While the subdivision work has been lucrative, Louis admits it’s not really what Top Garden wants to do.

“Subdivisions aren’t really our thing. The gardens are small and outdoor space is limited, whereas we want to design and build areas that we’d like to live in. I’d say landscaping for subdivisions is like having takeaways for dinner. We want to build residential areas that match the owner’s taste exactly – I’d equate that to fine dining.

“Basically, we want to do fine dining, not takeaways!

“One job we were really proud of was a house in Spencer Street,” says Louis. “We designed the whole landscape, including retaining walls and extensive decking, and it eventually sold for $8m! I like to think we played a part in that.”

Another job he describes fondly is one in Mount Albert, despite it being a subdivision – an irony that doesn’t pass Louis by.

“It’s different to most cookie cutter landscaping in subdivisions," he chuckles. “It’s got rustic edging, acid-washing footpaths and planting that combines really nicely with mesh fencing.”

Investing in flexibility

To get the job done, Louis owns five tail lift double cab trucks, one 5T truck and a 2T FUSO Canter Tipper. He also has three excavators. He buys, rather than rents, equipment because he believes the overall cost of owning equipment is cheaper than renting over a five-year period, plus it makes it easier for Louis to move gear from job to job.

The right skills for the job

After graduating with a level 5 diploma in landscape design, he worked for Auckland Council as part of its parks and reserves unit, then had a six-month stint with a landscape company.

“I learned a lot about plant identification and maintenance from the council, and I worked on a mixture of hard and soft landscaping after that.”

Originally from China, Louis says he was inspired to start his own business, and contribute to the landscape of New Zealand, because of the way Kiwis look after their own.

“I really like how New Zealanders respect nature, enjoy being in it and maintain it for the future. Hopefully I can contribute to that through Top Garden.”

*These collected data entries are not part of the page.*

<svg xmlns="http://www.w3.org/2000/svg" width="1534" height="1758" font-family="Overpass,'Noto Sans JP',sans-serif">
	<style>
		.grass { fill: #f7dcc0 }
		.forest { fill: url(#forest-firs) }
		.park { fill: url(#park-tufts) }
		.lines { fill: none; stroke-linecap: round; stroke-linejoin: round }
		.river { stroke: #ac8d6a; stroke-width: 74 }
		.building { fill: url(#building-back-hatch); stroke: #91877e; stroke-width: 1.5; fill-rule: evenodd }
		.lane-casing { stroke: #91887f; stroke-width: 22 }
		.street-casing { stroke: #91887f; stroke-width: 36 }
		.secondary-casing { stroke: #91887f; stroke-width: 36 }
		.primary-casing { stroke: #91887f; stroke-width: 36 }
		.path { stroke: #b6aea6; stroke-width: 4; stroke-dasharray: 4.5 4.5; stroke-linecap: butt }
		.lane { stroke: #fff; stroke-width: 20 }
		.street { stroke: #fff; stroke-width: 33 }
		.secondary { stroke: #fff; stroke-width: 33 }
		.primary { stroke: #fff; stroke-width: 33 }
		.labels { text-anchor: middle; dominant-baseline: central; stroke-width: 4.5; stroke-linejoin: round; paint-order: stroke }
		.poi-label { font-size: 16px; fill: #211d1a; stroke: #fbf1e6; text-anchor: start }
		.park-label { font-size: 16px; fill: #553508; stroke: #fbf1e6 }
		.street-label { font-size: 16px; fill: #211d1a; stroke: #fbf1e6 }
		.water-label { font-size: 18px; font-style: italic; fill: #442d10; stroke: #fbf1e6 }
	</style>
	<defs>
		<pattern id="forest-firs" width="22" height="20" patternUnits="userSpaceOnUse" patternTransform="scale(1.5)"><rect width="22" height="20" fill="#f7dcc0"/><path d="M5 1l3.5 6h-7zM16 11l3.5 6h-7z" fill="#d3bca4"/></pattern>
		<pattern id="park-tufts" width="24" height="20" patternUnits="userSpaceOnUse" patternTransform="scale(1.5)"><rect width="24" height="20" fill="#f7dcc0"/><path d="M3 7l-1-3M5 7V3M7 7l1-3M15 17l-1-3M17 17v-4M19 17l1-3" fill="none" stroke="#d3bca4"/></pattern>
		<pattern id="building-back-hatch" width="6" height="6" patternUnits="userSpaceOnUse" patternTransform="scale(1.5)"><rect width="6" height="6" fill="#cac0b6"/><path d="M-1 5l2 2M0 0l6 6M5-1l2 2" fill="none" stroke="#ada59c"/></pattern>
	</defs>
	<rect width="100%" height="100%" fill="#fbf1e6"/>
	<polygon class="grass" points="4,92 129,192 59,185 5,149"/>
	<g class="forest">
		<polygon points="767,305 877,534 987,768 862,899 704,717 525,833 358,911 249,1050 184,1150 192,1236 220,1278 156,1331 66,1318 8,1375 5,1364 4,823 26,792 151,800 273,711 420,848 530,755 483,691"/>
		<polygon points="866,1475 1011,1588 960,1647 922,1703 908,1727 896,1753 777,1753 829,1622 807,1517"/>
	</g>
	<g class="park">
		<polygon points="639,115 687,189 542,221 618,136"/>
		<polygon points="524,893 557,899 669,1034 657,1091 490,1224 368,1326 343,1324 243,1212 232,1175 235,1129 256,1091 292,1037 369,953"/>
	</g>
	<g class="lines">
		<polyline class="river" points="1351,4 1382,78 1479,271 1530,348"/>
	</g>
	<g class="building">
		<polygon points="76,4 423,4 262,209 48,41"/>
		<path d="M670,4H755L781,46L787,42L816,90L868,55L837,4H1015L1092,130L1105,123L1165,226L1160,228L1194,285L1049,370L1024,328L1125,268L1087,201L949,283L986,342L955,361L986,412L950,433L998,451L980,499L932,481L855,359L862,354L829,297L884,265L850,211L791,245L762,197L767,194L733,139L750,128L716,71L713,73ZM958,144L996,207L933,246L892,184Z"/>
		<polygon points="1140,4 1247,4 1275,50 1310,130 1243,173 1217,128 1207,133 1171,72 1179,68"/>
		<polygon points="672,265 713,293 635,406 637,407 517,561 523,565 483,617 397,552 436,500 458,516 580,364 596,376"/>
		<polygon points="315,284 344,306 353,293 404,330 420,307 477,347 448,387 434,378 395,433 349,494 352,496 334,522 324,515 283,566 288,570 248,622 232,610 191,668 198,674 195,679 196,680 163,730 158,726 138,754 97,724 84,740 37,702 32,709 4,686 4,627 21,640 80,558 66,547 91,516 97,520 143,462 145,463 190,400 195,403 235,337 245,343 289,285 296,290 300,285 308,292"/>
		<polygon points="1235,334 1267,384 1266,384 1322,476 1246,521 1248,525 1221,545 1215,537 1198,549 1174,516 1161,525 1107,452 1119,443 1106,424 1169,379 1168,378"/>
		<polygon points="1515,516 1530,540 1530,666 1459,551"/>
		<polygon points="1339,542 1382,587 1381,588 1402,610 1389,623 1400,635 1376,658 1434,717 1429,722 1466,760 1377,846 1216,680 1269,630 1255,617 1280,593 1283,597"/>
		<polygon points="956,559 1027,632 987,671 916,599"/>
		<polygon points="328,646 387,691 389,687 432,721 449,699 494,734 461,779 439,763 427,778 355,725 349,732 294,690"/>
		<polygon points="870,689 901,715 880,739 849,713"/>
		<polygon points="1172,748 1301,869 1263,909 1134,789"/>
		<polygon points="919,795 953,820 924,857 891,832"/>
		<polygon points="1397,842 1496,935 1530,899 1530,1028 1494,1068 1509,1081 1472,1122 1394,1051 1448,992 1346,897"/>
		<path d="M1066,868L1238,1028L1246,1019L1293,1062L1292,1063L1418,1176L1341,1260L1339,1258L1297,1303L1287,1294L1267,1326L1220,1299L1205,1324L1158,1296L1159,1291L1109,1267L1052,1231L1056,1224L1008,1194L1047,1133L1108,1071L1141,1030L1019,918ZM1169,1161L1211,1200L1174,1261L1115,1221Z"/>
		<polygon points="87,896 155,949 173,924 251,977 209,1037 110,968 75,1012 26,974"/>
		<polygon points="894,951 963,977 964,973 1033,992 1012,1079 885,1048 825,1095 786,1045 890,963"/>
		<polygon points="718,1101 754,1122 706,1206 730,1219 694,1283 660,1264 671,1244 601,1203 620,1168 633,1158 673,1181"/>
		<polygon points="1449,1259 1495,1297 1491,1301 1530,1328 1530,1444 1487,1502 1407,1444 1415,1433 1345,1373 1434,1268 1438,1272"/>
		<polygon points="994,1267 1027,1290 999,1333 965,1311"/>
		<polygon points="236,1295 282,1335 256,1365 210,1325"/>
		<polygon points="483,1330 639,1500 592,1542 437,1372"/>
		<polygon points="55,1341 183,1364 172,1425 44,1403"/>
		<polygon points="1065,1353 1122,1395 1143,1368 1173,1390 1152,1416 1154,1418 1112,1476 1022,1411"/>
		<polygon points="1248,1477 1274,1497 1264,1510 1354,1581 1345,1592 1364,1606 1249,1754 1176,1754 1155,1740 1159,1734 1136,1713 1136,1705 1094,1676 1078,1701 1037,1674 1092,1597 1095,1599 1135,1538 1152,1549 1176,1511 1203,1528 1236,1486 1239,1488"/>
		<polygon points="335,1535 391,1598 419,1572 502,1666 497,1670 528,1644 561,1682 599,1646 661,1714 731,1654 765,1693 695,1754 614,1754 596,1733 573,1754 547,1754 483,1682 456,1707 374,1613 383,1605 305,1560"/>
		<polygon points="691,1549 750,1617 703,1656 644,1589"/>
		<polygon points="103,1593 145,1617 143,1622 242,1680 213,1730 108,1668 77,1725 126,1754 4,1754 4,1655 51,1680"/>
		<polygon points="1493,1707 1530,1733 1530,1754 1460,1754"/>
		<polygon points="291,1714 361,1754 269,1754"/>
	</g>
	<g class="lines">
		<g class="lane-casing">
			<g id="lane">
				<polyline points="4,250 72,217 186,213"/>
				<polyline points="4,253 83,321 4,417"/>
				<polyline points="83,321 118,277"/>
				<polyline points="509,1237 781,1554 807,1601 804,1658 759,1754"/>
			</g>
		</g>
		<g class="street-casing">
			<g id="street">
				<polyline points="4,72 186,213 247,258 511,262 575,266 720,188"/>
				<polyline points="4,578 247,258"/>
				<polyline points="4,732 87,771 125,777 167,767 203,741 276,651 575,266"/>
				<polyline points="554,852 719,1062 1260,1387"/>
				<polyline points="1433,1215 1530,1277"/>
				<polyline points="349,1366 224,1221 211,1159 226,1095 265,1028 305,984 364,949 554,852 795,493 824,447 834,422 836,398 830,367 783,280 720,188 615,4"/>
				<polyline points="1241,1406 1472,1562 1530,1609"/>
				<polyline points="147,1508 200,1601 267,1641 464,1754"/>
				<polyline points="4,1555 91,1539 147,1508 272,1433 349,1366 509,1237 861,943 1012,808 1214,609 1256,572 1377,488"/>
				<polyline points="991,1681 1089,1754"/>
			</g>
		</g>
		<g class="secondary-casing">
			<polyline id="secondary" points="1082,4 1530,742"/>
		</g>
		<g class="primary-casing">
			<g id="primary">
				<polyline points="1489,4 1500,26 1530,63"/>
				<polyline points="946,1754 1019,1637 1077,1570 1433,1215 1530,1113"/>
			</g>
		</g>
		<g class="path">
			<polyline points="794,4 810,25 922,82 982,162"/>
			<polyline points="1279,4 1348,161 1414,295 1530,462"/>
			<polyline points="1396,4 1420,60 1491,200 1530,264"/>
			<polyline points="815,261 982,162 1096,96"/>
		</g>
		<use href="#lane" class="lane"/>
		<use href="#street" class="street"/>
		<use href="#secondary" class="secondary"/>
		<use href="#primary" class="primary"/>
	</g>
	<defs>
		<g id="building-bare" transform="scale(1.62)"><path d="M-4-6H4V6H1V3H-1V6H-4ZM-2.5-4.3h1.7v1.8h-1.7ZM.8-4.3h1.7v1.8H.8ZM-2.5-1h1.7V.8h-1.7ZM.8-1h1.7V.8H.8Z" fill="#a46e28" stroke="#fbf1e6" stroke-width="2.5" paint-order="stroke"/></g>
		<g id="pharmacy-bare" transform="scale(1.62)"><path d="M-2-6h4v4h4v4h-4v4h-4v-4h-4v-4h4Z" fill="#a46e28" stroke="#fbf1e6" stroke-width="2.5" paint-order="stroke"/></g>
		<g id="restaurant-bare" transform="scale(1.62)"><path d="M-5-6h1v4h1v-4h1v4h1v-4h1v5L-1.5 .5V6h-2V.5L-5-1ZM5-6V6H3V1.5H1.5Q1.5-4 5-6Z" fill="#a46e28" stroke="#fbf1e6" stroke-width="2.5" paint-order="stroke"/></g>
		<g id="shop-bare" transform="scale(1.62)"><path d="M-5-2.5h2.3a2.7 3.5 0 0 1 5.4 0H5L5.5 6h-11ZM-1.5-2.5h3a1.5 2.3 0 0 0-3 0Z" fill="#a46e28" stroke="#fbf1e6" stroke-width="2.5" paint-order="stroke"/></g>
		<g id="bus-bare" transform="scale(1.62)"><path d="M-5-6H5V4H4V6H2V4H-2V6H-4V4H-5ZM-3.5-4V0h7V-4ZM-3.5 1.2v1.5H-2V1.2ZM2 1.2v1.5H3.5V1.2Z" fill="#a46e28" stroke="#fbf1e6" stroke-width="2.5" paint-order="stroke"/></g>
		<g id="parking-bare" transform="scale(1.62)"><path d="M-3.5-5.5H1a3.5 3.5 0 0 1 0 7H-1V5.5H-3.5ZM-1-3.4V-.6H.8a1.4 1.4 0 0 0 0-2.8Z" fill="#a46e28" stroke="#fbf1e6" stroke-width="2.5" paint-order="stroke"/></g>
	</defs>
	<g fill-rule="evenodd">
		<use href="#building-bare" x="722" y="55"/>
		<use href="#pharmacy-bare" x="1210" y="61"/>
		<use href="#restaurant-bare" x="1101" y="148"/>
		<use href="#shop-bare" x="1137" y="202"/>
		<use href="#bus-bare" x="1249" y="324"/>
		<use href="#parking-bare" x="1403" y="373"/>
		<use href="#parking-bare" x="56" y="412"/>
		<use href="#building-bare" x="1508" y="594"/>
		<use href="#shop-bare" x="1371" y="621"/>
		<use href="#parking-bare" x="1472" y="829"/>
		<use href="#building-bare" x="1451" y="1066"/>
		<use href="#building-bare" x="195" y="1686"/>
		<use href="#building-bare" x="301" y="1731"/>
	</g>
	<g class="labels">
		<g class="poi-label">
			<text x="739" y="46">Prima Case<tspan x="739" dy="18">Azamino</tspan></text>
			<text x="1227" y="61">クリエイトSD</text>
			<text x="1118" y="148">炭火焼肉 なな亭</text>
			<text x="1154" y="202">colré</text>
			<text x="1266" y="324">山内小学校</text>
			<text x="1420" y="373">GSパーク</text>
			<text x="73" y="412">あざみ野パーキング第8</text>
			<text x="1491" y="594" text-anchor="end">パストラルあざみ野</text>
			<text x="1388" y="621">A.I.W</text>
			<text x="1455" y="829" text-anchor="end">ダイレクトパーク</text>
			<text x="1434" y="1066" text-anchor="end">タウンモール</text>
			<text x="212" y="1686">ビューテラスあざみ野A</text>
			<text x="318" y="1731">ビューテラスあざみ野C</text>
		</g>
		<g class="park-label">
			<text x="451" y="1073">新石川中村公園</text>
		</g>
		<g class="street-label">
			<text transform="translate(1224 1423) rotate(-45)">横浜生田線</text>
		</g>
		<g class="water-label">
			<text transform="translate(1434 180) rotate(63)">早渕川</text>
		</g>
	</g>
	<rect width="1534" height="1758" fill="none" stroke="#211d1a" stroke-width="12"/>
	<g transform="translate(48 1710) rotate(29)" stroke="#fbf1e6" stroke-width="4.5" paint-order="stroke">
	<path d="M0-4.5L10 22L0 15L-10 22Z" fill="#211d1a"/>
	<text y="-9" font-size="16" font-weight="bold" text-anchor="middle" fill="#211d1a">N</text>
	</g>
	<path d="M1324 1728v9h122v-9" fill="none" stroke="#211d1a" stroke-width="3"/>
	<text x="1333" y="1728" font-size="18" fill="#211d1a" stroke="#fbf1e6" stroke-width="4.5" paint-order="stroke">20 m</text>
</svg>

Nurturing the next generation

To make sure he has a flow of staff coming through the ranks, Louis takes on apprentices and provides work experience placements to students at the nearby Selwyn College in Auckland.

“I’m trying to attract Kiwis to work with us, which is why we’ve partnered with Primary ITO to offer apprenticeship places and the high school to give students taster sessions of the industry. Hopefully, in the next few years, this strategy will start to result in some new employees for us.”

In the future, those school leavers could be working on projects that take home gold in the Registered Master Landscaper (RML) Landscape of Distinction Awards. Top Garden hasn’t entered yet, but that will change soon, Louis says.

“We’ve only been members for 18 months, but I think next year we’ll be ready to enter the awards. I understand it’s a comprehensive process, but that’s to be expected in a competition at this level,” he says. “I also want one of our apprentices to go for the Young Landscaper of the Year.”

Louis adds that becoming a member is well worth it.

“The application is process is quite tough. The person who assessed our application asked us some thorough questions – it felt like I was taking a test! However, I wouldn’t want it any other way. It really shows that you have to be a professional, high-quality outfit to become a member.”

Learning and growing

The RML has members who have been in the organisation for years and, with big players in the Auckland region, Louis believes the regional meet-ups are an excellent opportunity to learn.

“You can’t learn from yourself,” says Louis. “You learn from other people, especially those more experienced than yourself. I went to the gala dinner this year and it was really interesting to see everyone sharing knowledge and their visions for the future. We learned a lot.”

With the help of his extended network, Louis wants to broaden his customer base and future-proof the business.

“Around 70% of our customers are Asian, but that demographic makes up a small percentage of the overall population in New Zealand. That’s not a big market for us to chase, so, in the next three years, I want us to diversify. Being part of the RML will help.”